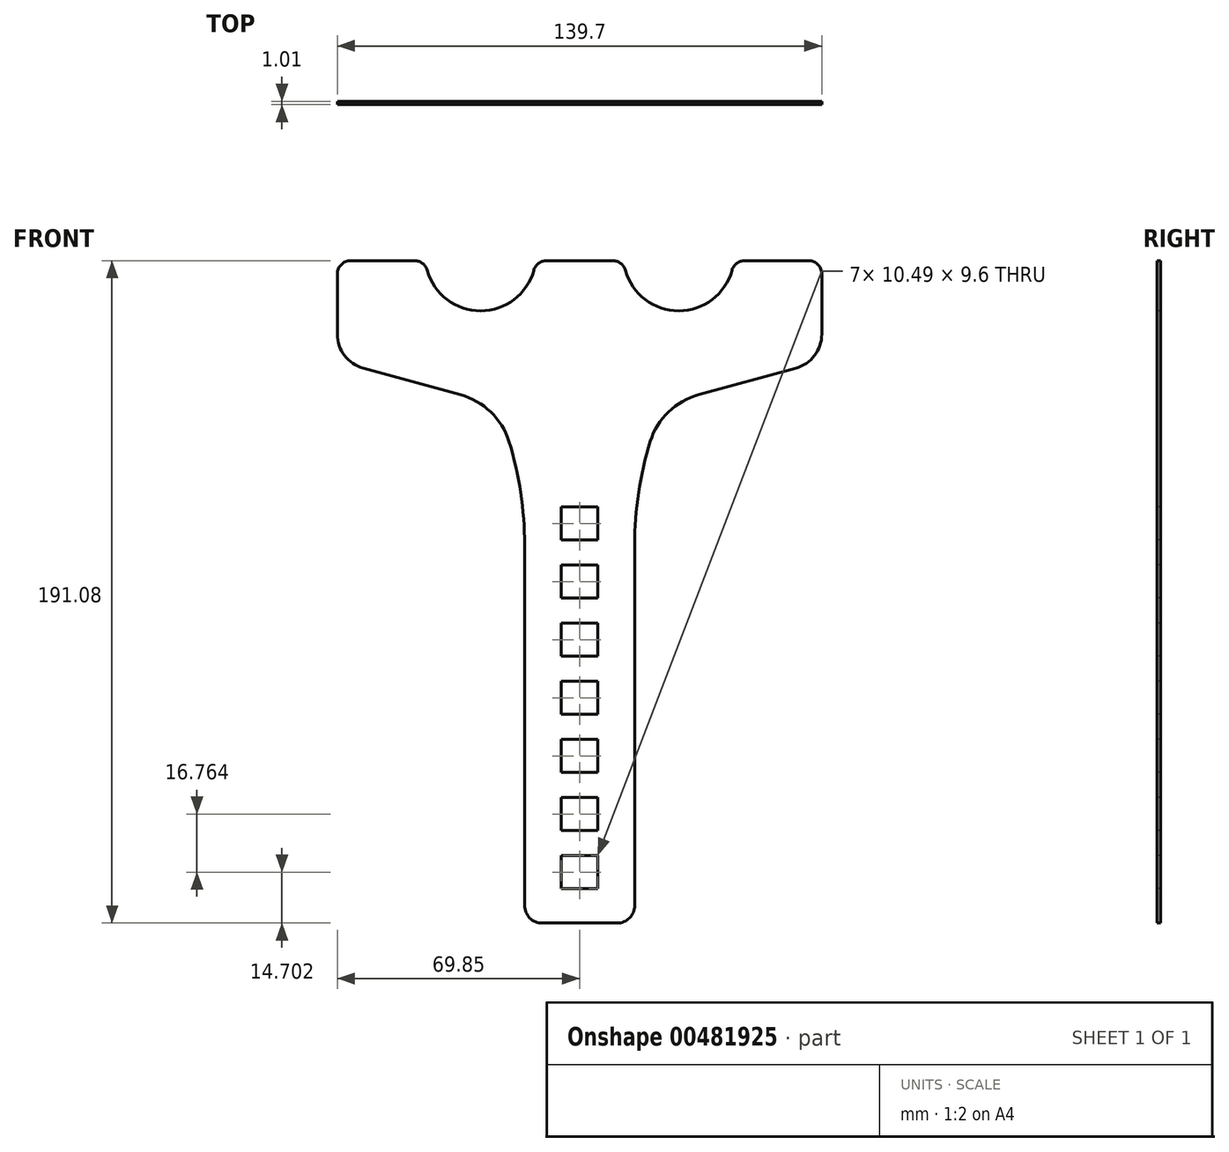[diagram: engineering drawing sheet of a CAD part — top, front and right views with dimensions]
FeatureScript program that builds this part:
annotation { "Feature Type Name" : "Feature", "Feature Type Description" : "" }
export const myFeature = defineFeature(function(context is Context, id is Id, definition is map)
    precondition{}
    {
        {
            var Q0;
            Q0=qCreatedBy(makeId("Front.planeOp"),FACE);
            var sketch = newSketch(context, id + "F0", { "sketchPlane" : qUnion([Q0])});
            skPoint(sketch, "E0.middle", {"position": v(0, 0) * mm});
            skLineSegment(sketch, "E1", {"start": v(-69.85, 0) * mm, "end": v(69.85, 0) * mm});
            skLineSegment(sketch, "E2", {"start": v(-69.85, 0) * mm, "end": v(-69.85, -28.96) * mm});
            skLineSegment(sketch, "E3.MirrorCS", {"start": v(69.85, 0) * mm, "end": v(69.85, -28.96) * mm});
            skPoint(sketch, "E4.middle", {"position": v(0, -50.17) * mm});
            skLineSegment(sketch, "E5", {"start": v(-69.85, -28.96) * mm, "end": v(-15.87, -28.96) * mm, "construction": true});
            skLineSegment(sketch, "E6", {"start": v(-69.85, -28.96) * mm, "end": v(-23.72, -41.59) * mm});
            skLineSegment(sketch, "E7", {"start": v(-23.72, -41.59) * mm, "end": v(-15.87, -66.22) * mm});
            skLineSegment(sketch, "E8", {"start": v(-15.87, -66.22) * mm, "end": v(-15.87, -191.08) * mm});
            skLineSegment(sketch, "E9", {"start": v(-15.87, -191.08) * mm, "end": v(0, -191.08) * mm});
            skLineSegment(sketch, "E10.MirrorCS", {"start": v(69.85, -28.96) * mm, "end": v(23.72, -41.59) * mm});
            skLineSegment(sketch, "E11.MirrorCS", {"start": v(23.72, -41.59) * mm, "end": v(15.87, -66.22) * mm});
            skLineSegment(sketch, "E12.MirrorCS", {"start": v(15.87, -66.22) * mm, "end": v(15.87, -191.08) * mm});
            skLineSegment(sketch, "E13.MirrorCS", {"start": v(15.87, -191.08) * mm, "end": v(0, -191.08) * mm});
            skLineSegment(sketch, "E14", {"start": v(-69.85, 0) * mm, "end": v(-44.45, 0) * mm, "construction": true});
            skLineSegment(sketch, "E15", {"start": v(-44.45, 0) * mm, "end": v(-12.7, 0) * mm, "construction": true});
            skLineSegment(sketch, "E16", {"start": v(-28.58, 0) * mm, "end": v(-28.58, -14.48) * mm, "construction": true});
            skArc(sketch, "E17", {"start": v(-44.45, 0) * mm, "mid": v(-28.58, -14.48) * mm, "end": v(-12.7, 0) * mm});
            skArc(sketch, "E18.MirrorCS", {"start": v(44.45, 0) * mm, "mid": v(28.58, -14.48) * mm, "end": v(12.7, 0) * mm});
            skLineSegment(sketch, "E19", {"start": v(0, 0) * mm, "end": v(0, -92.56) * mm, "construction": true});
            skLineSegment(sketch, "E20.bottom", {"start": v(5.25, -97.36) * mm, "end": v(-5.25, -97.36) * mm});
            skLineSegment(sketch, "E20.top", {"start": v(5.25, -87.76) * mm, "end": v(-5.25, -87.76) * mm});
            skLineSegment(sketch, "E20.left", {"start": v(5.25, -97.36) * mm, "end": v(5.25, -87.76) * mm});
            skLineSegment(sketch, "E20.right", {"start": v(-5.25, -97.36) * mm, "end": v(-5.25, -87.76) * mm});
            skPoint(sketch, "E20.middle", {"position": v(0, -92.56) * mm});
            skLineSegment(sketch, "E21", {"start": v(-5.25, -97.36) * mm, "end": v(-5.25, -104.52) * mm, "construction": true});
            skLineSegment(sketch, "E22", {"start": v(-5.25, -104.52) * mm, "end": v(-5.25, -114.12) * mm, "construction": true});
            skLineSegment(sketch, "E23", {"start": v(-5.25, -114.12) * mm, "end": v(-5.25, -121.29) * mm, "construction": true});
            skLineSegment(sketch, "E24", {"start": v(-5.25, -121.29) * mm, "end": v(-5.25, -130.89) * mm, "construction": true});
            skLineSegment(sketch, "E25", {"start": v(-5.25, -130.89) * mm, "end": v(-5.25, -138.05) * mm, "construction": true});
            skLineSegment(sketch, "E26", {"start": v(-5.25, -138.05) * mm, "end": v(-5.25, -147.65) * mm, "construction": true});
            skLineSegment(sketch, "E27", {"start": v(-5.25, -147.65) * mm, "end": v(-5.25, -154.81) * mm, "construction": true});
            skLineSegment(sketch, "E28", {"start": v(-5.25, -154.81) * mm, "end": v(-5.25, -164.41) * mm, "construction": true});
            skLineSegment(sketch, "E29", {"start": v(-5.25, -164.41) * mm, "end": v(-5.25, -171.58) * mm, "construction": true});
            skLineSegment(sketch, "E30", {"start": v(-5.25, -171.58) * mm, "end": v(-5.25, -181.18) * mm, "construction": true});
            skLineSegment(sketch, "E31.bottom", {"start": v(-5.25, -104.52) * mm, "end": v(5.25, -104.52) * mm});
            skLineSegment(sketch, "E31.top", {"start": v(-5.25, -114.12) * mm, "end": v(5.25, -114.12) * mm});
            skLineSegment(sketch, "E31.left", {"start": v(-5.25, -104.52) * mm, "end": v(-5.25, -114.12) * mm});
            skLineSegment(sketch, "E31.right", {"start": v(5.25, -104.52) * mm, "end": v(5.25, -114.12) * mm});
            skLineSegment(sketch, "E32.bottom", {"start": v(-5.25, -121.29) * mm, "end": v(5.25, -121.29) * mm});
            skLineSegment(sketch, "E32.top", {"start": v(-5.25, -130.89) * mm, "end": v(5.25, -130.89) * mm});
            skLineSegment(sketch, "E32.left", {"start": v(-5.25, -121.29) * mm, "end": v(-5.25, -130.89) * mm});
            skLineSegment(sketch, "E32.right", {"start": v(5.25, -121.29) * mm, "end": v(5.25, -130.89) * mm});
            skLineSegment(sketch, "E33.bottom", {"start": v(-5.25, -138.05) * mm, "end": v(5.25, -138.05) * mm});
            skLineSegment(sketch, "E33.top", {"start": v(-5.25, -147.65) * mm, "end": v(5.25, -147.65) * mm});
            skLineSegment(sketch, "E33.left", {"start": v(-5.25, -138.05) * mm, "end": v(-5.25, -147.65) * mm});
            skLineSegment(sketch, "E33.right", {"start": v(5.25, -138.05) * mm, "end": v(5.25, -147.65) * mm});
            skLineSegment(sketch, "E34.bottom", {"start": v(-5.25, -154.81) * mm, "end": v(5.25, -154.81) * mm});
            skLineSegment(sketch, "E34.top", {"start": v(-5.25, -164.41) * mm, "end": v(5.25, -164.41) * mm});
            skLineSegment(sketch, "E34.left", {"start": v(-5.25, -154.81) * mm, "end": v(-5.25, -164.41) * mm});
            skLineSegment(sketch, "E34.right", {"start": v(5.25, -154.81) * mm, "end": v(5.25, -164.41) * mm});
            skLineSegment(sketch, "E35.bottom", {"start": v(-5.25, -171.58) * mm, "end": v(5.25, -171.58) * mm});
            skLineSegment(sketch, "E35.top", {"start": v(-5.25, -181.18) * mm, "end": v(5.25, -181.18) * mm});
            skLineSegment(sketch, "E35.left", {"start": v(-5.25, -171.58) * mm, "end": v(-5.25, -181.18) * mm});
            skLineSegment(sketch, "E35.right", {"start": v(5.25, -171.58) * mm, "end": v(5.25, -181.18) * mm});
            skLineSegment(sketch, "E36", {"start": v(-5.25, -181.18) * mm, "end": v(-5.25, -97.36) * mm});
            skLineSegment(sketch, "E37", {"start": v(-5.25, -87.76) * mm, "end": v(-5.25, -80.6) * mm, "construction": true});
            skLineSegment(sketch, "E38", {"start": v(-5.25, -80.6) * mm, "end": v(-5.25, -71) * mm, "construction": true});
            skLineSegment(sketch, "E39.bottom", {"start": v(-5.25, -71) * mm, "end": v(5.25, -71) * mm});
            skLineSegment(sketch, "E39.top", {"start": v(-5.25, -80.6) * mm, "end": v(5.25, -80.6) * mm});
            skLineSegment(sketch, "E39.left", {"start": v(-5.25, -71) * mm, "end": v(-5.25, -80.6) * mm});
            skLineSegment(sketch, "E39.right", {"start": v(5.25, -71) * mm, "end": v(5.25, -80.6) * mm});
            skLineSegment(sketch, "E40", {"start": v(0, 0) * mm, "end": v(0, -19.05) * mm, "construction": true});
            skLineSegment(sketch, "E41", {"start": v(0, -19.05) * mm, "end": v(62.5, -19.05) * mm, "construction": true});
            skLineSegment(sketch, "E42", {"start": v(28.58, -14.48) * mm, "end": v(28.58, -19.05) * mm, "construction": true});
            skLineSegment(sketch, "E43", {"start": v(28.58, -19.05) * mm, "end": v(28.58, -6.35) * mm, "construction": true});
            skSolve(sketch);
        }
        {
            var Q0;
            {var subQ6=sQuery(id+"F0.wireOp",EDGE,"E2");Q0=makeQuery(id+"F0.imprint","IMPRINT",FACE,{"disambiguationData":[TD([[makeQuery(id+"F0.imprint","IMPRINT",EDGE,{"derivedFrom":subQ6}),1.0]])]});}
            extrude(context, id + "F1", {"entities" : qUnion([Q0]), "oppositeDirection" : true, "depth" : 1 * mm, "offsetDistance" : 25.4 * mm});
        }
        {
            var Q0;
            Q0=makeQuery(id+"F1.opExtrude","SWEPT_EDGE",EDGE,{"disambiguationData":[OSD([sQuery(id+"F0.wireOp",EDGE,"E6"),sQuery(id+"F0.wireOp",EDGE,"E7")])]});
            var Q1;
            Q1=makeQuery(id+"F1.opExtrude","SWEPT_EDGE",EDGE,{"disambiguationData":[OSD([sQuery(id+"F0.wireOp",EDGE,"E10.MirrorCS"),sQuery(id+"F0.wireOp",EDGE,"E11.MirrorCS")])]});
            fillet(context, id + "F2", {"entities" : qUnion([Q0, Q1]), "radius" : 20.32 * mm, "tangentPropagation" : true, "allowEdgeOverflow" : false});
        }
        {
            var Q0;
            Q0=makeQuery(id+"F1.opExtrude","SWEPT_EDGE",EDGE,{"disambiguationData":[OSD([sQuery(id+"F0.wireOp",EDGE,"E2"),sQuery(id+"F0.wireOp",EDGE,"E6")])]});
            var Q1;
            Q1=makeQuery(id+"F1.opExtrude","SWEPT_EDGE",EDGE,{"disambiguationData":[OSD([sQuery(id+"F0.wireOp",EDGE,"E3.MirrorCS"),sQuery(id+"F0.wireOp",EDGE,"E10.MirrorCS")])]});
            fillet(context, id + "F3", {"entities" : qUnion([Q0, Q1]), "radius" : 10.16 * mm, "tangentPropagation" : true, "allowEdgeOverflow" : false});
        }
        {
            var Q0;
            Q0=makeQuery(id+"F1.opExtrude","SWEPT_EDGE",EDGE,{"disambiguationData":[OSD([sQuery(id+"F0.wireOp",EDGE,"E1"),sQuery(id+"F0.wireOp",EDGE,"E3.MirrorCS")])]});
            var Q1;
            Q1=makeQuery(id+"F1.opExtrude","SWEPT_EDGE",EDGE,{"disambiguationData":[OSD([sQuery(id+"F0.wireOp",EDGE,"E1"),sQuery(id+"F0.wireOp",EDGE,"E2")])]});
            fillet(context, id + "F4", {"entities" : qUnion([Q0, Q1]), "radius" : 3.8 * mm, "tangentPropagation" : true, "allowEdgeOverflow" : false});
        }
        {
            var Q0;
            {var subQ0=sQuery(id+"F0.wireOp",EDGE,"E18.MirrorCS");var subQ1=sQuery(id+"F0.wireOp",EDGE,"E1");Q0=makeQuery(id+"F1.opExtrude","SWEPT_EDGE",EDGE,{"disambiguationData":[OSD([subQ1,subQ0]),TDD([makeQuery(id+"F0.imprint","INTERSECT",VERTEX,{"disambiguationData":[OD(1.0)],"derivedFrom":[subQ1,subQ0]})])]});}
            var Q1;
            {var subQ0=sQuery(id+"F0.wireOp",EDGE,"E17");var subQ1=sQuery(id+"F0.wireOp",EDGE,"E1");Q1=makeQuery(id+"F1.opExtrude","SWEPT_EDGE",EDGE,{"disambiguationData":[OSD([subQ1,subQ0]),TDD([makeQuery(id+"F0.imprint","INTERSECT",VERTEX,{"disambiguationData":[OD(1.0)],"derivedFrom":[subQ1,subQ0]})])]});}
            var Q2;
            {var subQ0=sQuery(id+"F0.wireOp",EDGE,"E17");var subQ1=sQuery(id+"F0.wireOp",EDGE,"E1");Q2=makeQuery(id+"F1.opExtrude","SWEPT_EDGE",EDGE,{"disambiguationData":[OSD([subQ1,subQ0]),TDD([makeQuery(id+"F0.imprint","INTERSECT",VERTEX,{"disambiguationData":[OD(0.0)],"derivedFrom":[subQ1,subQ0]})])]});}
            var Q3;
            {var subQ0=sQuery(id+"F0.wireOp",EDGE,"E18.MirrorCS");var subQ1=sQuery(id+"F0.wireOp",EDGE,"E1");Q3=makeQuery(id+"F1.opExtrude","SWEPT_EDGE",EDGE,{"disambiguationData":[OSD([subQ1,subQ0]),TDD([makeQuery(id+"F0.imprint","INTERSECT",VERTEX,{"disambiguationData":[OD(0.0)],"derivedFrom":[subQ1,subQ0]})])]});}
            fillet(context, id + "F5", {"entities" : qUnion([Q0, Q1, Q2, Q3]), "radius" : 3.8 * mm, "tangentPropagation" : true, "allowEdgeOverflow" : false});
        }
        {
            var Q0;
            Q0=makeQuery(id+"F1.opExtrude","SWEPT_EDGE",EDGE,{"disambiguationData":[OSD([sQuery(id+"F0.wireOp",EDGE,"E11.MirrorCS"),sQuery(id+"F0.wireOp",EDGE,"E12.MirrorCS")])]});
            var Q1;
            Q1=makeQuery(id+"F1.opExtrude","SWEPT_EDGE",EDGE,{"disambiguationData":[OSD([sQuery(id+"F0.wireOp",EDGE,"E7"),sQuery(id+"F0.wireOp",EDGE,"E8")])]});
            fillet(context, id + "F6", {"entities" : qUnion([Q0, Q1]), "radius" : 101.6 * mm, "tangentPropagation" : true, "allowEdgeOverflow" : false});
        }
        {
            var Q0;
            Q0=makeQuery(id+"F1.opExtrude","SWEPT_EDGE",EDGE,{"disambiguationData":[OSD([sQuery(id+"F0.wireOp",EDGE,"E12.MirrorCS"),sQuery(id+"F0.wireOp",EDGE,"E13.MirrorCS")])]});
            var Q1;
            Q1=makeQuery(id+"F1.opExtrude","SWEPT_EDGE",EDGE,{"disambiguationData":[OSD([sQuery(id+"F0.wireOp",EDGE,"E8"),sQuery(id+"F0.wireOp",EDGE,"E9")])]});
            fillet(context, id + "F7", {"entities" : qUnion([Q0, Q1]), "radius" : 5.08 * mm, "tangentPropagation" : true, "allowEdgeOverflow" : false});
        }
    });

◇ ◇ ◇

Substitute "bracketFeature" for "myFeature" in the records, starting at their beginning and going on through the line with "var sketch = newSketch(context, id", and give those lines again with nothing else changed. Leave the pictures out of your answer.

*Written response:*
[diagram: engineering drawing sheet of a CAD part — top, front and right views with dimensions]
FeatureScript program that builds this part:
annotation { "Feature Type Name" : "Feature", "Feature Type Description" : "" }
export const bracketFeature = defineFeature(function(context is Context, id is Id, definition is map)
    precondition{}
    {
        {
            var Q0;
            Q0=qCreatedBy(makeId("Front.planeOp"),FACE);
            var sketch = newSketch(context, id + "F0", { "sketchPlane" : qUnion([Q0])});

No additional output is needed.